The important take away here is the fact that this idea flitted through my head at all! Which (I think) is a tribute to how convincing Daly’s writing is (as I’d just finished one, well maybe three of her books in a row) - she makes you see and really understand the motivations of her characters. Why the “poor relations” in Unexpected Night were so keen to make sure Amberley made it to his landmark birthday and the very real tussle over the monetary legacy left when he died (I am not spoiling anything for you here, I promise). You understand why each of the suspects had a reason why Amberley dying at just the right moment could make or break them. She makes her motives feel ordinary, everyday to the point - my conclusion felt like a natural one to make. Which was demonstrated by my poor befuddled mind leaping to such an outrageous deduction while watching the book drama unfolding in the shop. Speculation on inheritance seemed to be logical conclusion on why someone shouldn’t be making a larger book purchase….right?

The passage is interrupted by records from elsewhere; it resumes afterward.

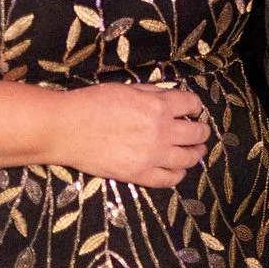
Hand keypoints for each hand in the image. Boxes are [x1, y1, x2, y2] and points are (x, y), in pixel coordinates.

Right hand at [58, 83, 210, 187]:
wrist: (66, 129)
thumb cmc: (92, 103)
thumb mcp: (127, 88)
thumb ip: (152, 93)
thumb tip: (169, 97)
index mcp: (158, 106)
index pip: (192, 105)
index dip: (195, 107)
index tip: (193, 110)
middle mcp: (161, 131)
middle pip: (196, 134)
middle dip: (201, 131)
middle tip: (200, 132)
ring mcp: (152, 155)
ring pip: (188, 158)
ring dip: (196, 153)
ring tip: (196, 151)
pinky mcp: (139, 174)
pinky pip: (170, 179)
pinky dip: (178, 174)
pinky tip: (178, 170)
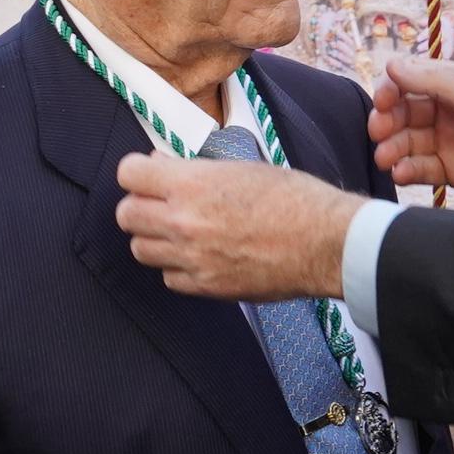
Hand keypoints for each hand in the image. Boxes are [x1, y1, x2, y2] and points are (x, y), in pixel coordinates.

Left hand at [113, 151, 359, 301]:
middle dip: (139, 206)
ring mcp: (192, 258)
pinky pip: (168, 278)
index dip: (137, 172)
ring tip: (179, 232)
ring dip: (154, 239)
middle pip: (126, 215)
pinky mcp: (206, 287)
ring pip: (140, 250)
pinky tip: (198, 256)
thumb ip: (194, 170)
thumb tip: (161, 167)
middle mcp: (184, 222)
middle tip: (160, 204)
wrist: (326, 242)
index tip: (147, 175)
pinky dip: (176, 267)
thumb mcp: (242, 167)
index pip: (128, 174)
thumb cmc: (295, 198)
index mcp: (192, 184)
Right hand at [372, 56, 453, 216]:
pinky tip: (402, 174)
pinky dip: (406, 170)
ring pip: (408, 142)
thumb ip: (435, 80)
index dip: (391, 89)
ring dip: (392, 148)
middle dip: (387, 121)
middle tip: (379, 132)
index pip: (411, 81)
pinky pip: (420, 169)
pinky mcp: (452, 171)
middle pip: (404, 112)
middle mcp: (449, 111)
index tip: (382, 101)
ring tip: (386, 158)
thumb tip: (392, 64)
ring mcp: (449, 142)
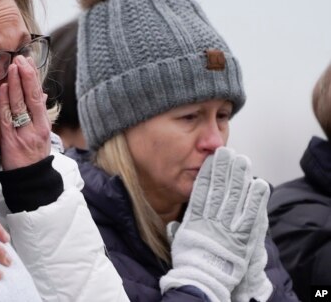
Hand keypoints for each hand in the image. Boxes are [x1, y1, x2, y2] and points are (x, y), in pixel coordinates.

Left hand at [0, 55, 50, 169]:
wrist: (31, 180)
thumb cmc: (34, 156)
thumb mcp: (42, 134)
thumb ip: (40, 114)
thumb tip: (42, 93)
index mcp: (44, 124)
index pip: (39, 96)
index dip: (34, 78)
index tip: (28, 62)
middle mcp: (37, 127)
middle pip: (32, 98)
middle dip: (26, 76)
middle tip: (20, 58)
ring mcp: (25, 134)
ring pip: (20, 105)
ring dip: (16, 84)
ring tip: (12, 67)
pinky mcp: (12, 142)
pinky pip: (8, 119)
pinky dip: (5, 102)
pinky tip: (4, 88)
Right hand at [160, 147, 270, 301]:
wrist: (203, 277)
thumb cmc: (189, 261)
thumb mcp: (178, 241)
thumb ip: (176, 228)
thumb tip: (170, 221)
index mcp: (195, 218)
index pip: (202, 190)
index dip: (208, 173)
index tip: (212, 159)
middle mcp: (211, 218)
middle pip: (219, 189)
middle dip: (224, 168)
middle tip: (228, 151)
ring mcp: (228, 225)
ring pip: (235, 197)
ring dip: (239, 177)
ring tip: (243, 160)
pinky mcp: (243, 235)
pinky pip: (251, 214)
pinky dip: (255, 199)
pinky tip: (259, 184)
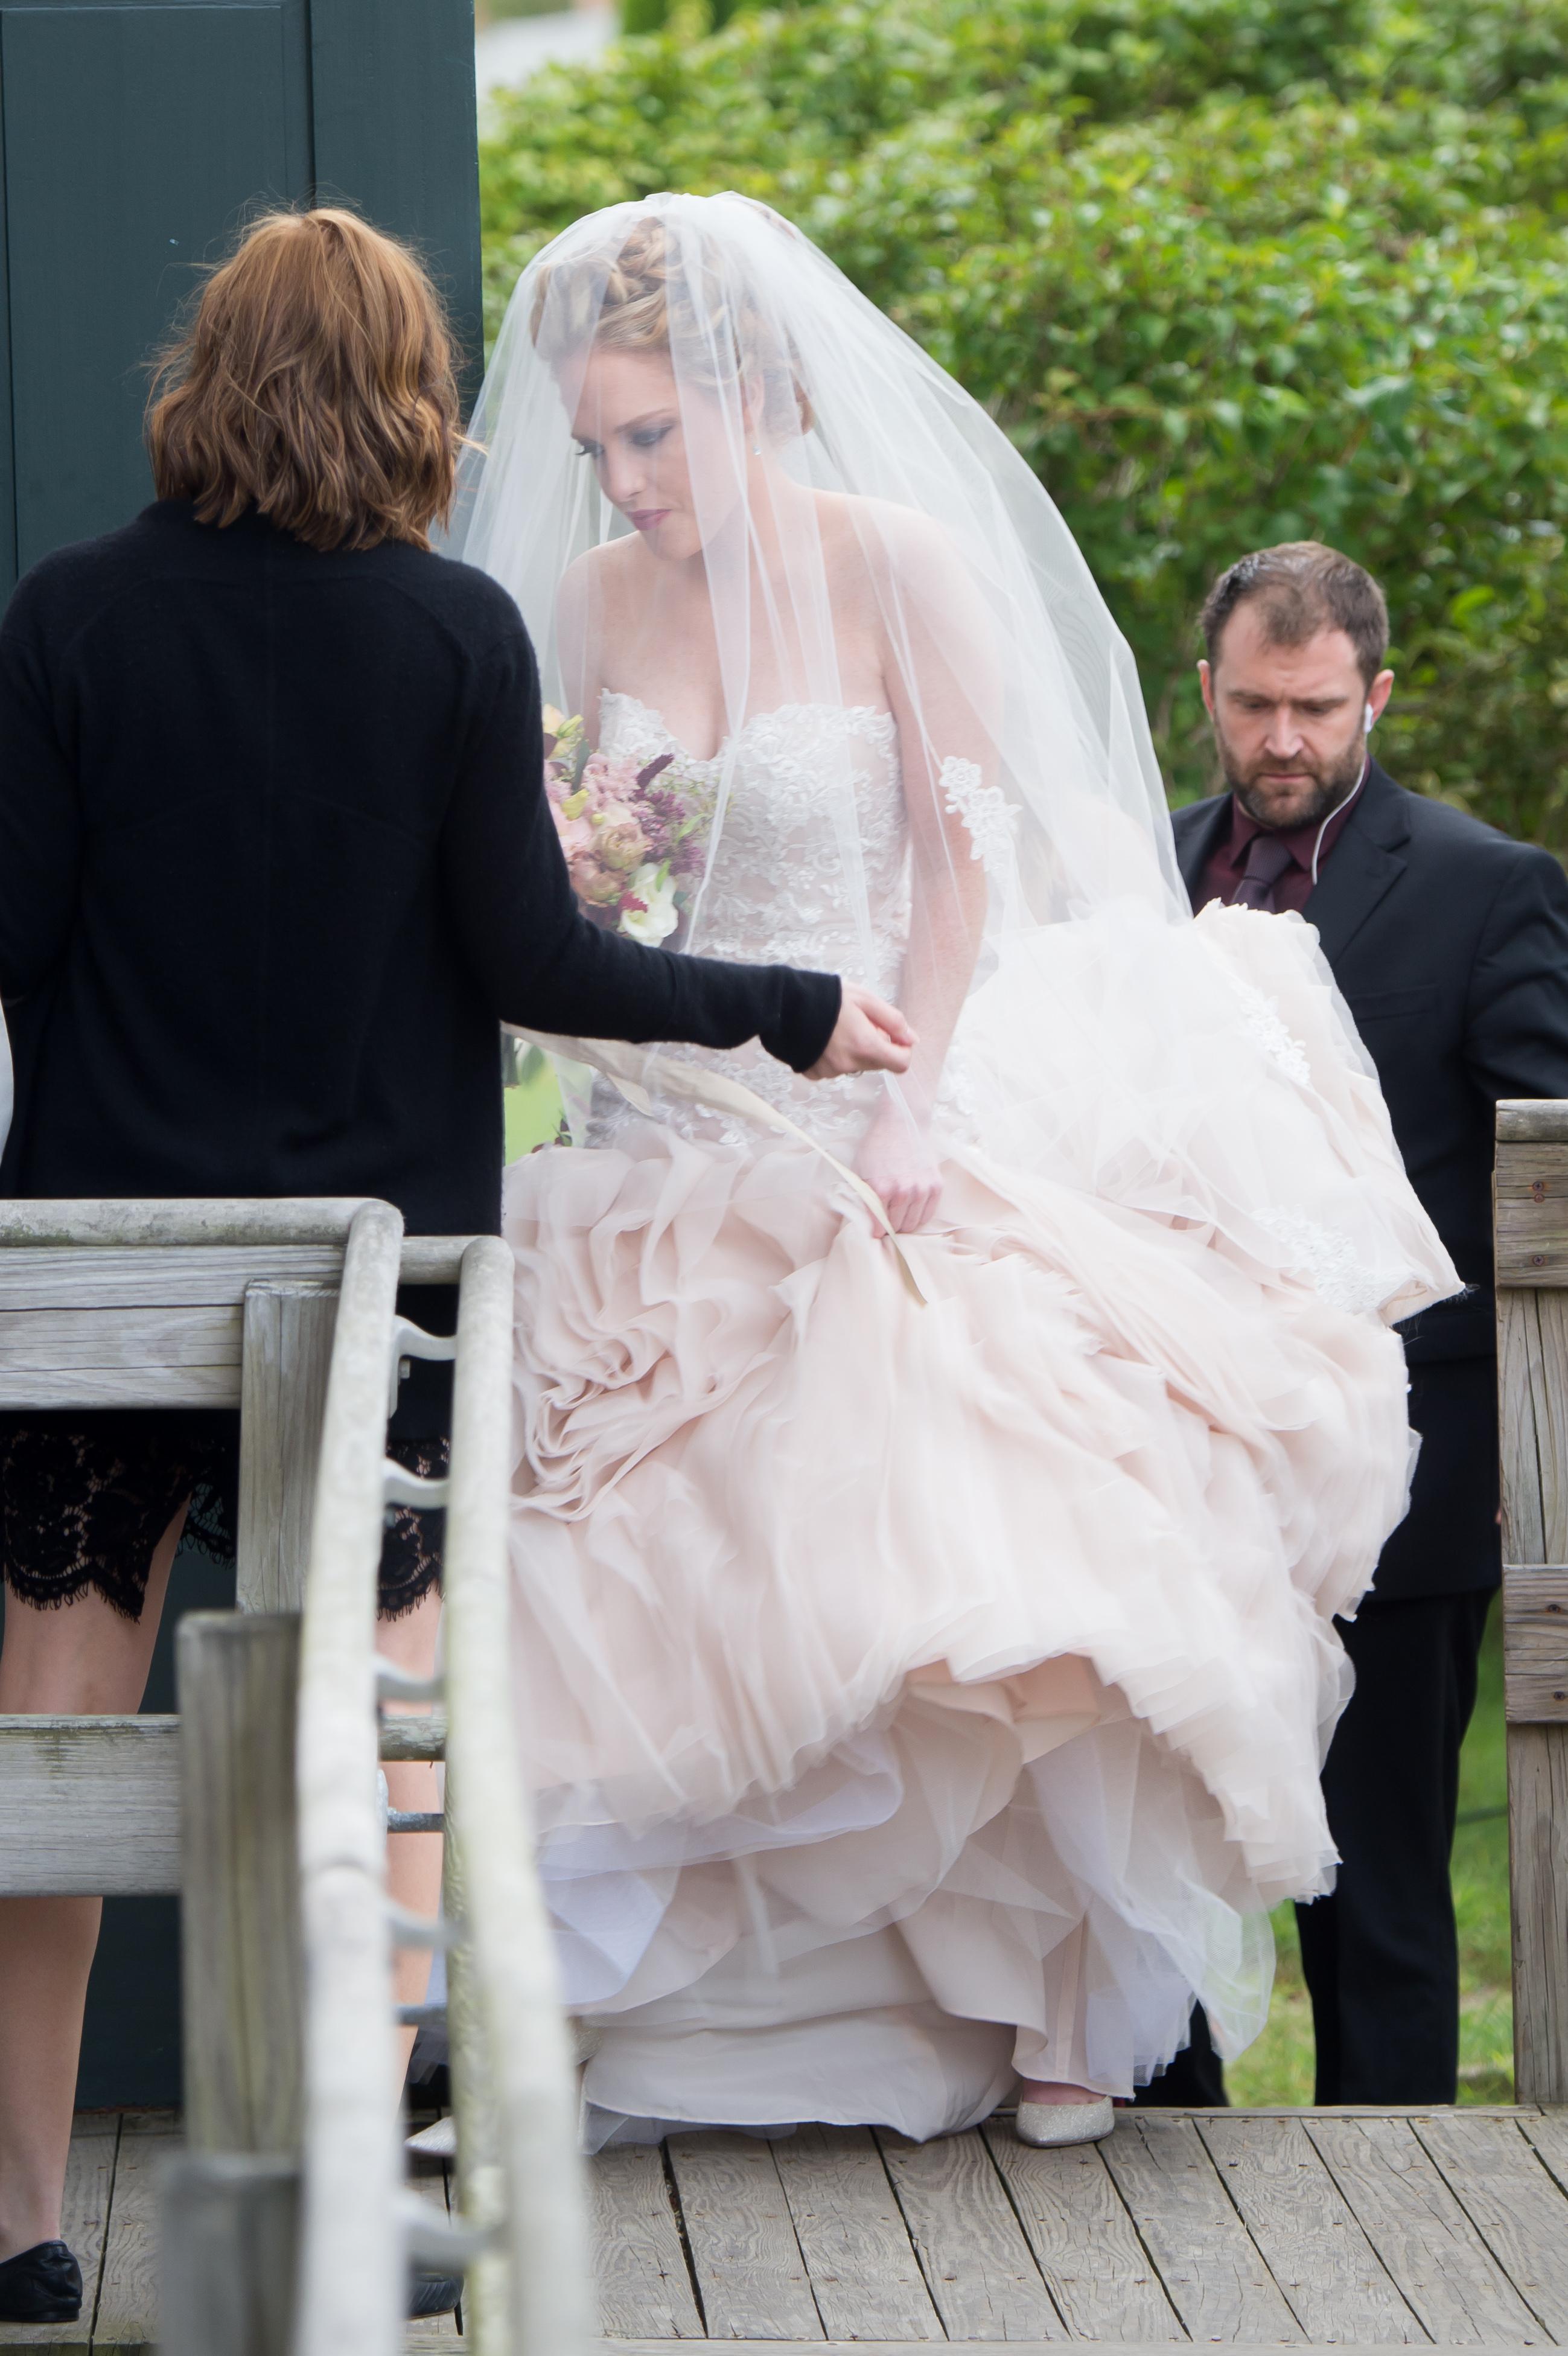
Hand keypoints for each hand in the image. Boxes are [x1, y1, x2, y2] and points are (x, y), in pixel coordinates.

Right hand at [805, 981, 915, 1080]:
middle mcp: (849, 1064)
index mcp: (865, 1046)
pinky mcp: (813, 1073)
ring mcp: (830, 1072)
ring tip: (836, 1027)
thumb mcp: (865, 999)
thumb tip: (912, 1040)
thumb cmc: (825, 995)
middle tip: (858, 1022)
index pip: (901, 1064)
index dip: (902, 1049)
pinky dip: (833, 1056)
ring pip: (855, 1065)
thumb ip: (893, 1021)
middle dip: (875, 1045)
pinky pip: (833, 1068)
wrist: (782, 1003)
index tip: (891, 1034)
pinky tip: (822, 1038)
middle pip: (877, 1063)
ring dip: (853, 1050)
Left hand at [854, 1108, 942, 1233]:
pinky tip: (911, 1210)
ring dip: (904, 1223)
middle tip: (886, 1221)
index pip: (879, 1226)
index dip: (875, 1232)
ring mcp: (922, 1189)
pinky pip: (928, 1214)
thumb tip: (864, 1220)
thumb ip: (862, 1196)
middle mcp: (903, 1191)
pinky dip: (919, 1217)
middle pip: (897, 1227)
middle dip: (890, 1228)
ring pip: (913, 1224)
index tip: (874, 1232)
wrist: (902, 1122)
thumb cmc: (876, 1145)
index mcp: (881, 1189)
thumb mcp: (859, 1169)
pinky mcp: (936, 1186)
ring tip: (898, 1215)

Plus Daly’s ability to create such a well thought out means and method to her mystery set a very enjoyable pace in Unexpected Night. I was never sure when a pertinent fact was going to crop up, so I felt compelled to read well into the night to make sure I wasn’t going to stop right before a crucial event! I can honestly say I haven’t enjoyed another pure mystery series this much since I finished my last Marple on March 18, 2014!
"Mr. Ormville sat back in his chair and contemplated Gamadge with the air of one who has stroked the house cat, and had his thumb bitten."
Another great description of Henry Gamadge!
Cheating: Here is the thing if you are a serial cheater like me (i.e. reading the end of the book before you naturally get there), Daly’s style makes these books physically difficult to cheat on. Why? The last chapter or two may or may not actually pertain or contain the answer you are looking for! Her structure makes it difficult to easily suss out the singular name of who did it. Because while I like to know my sleuth makes it to the end and know if I guessed correctly on the culprit I don’t want every detail of the ending laid out for me! So I guess what I am saying is Daly keeps me honest, which is very difficult to do!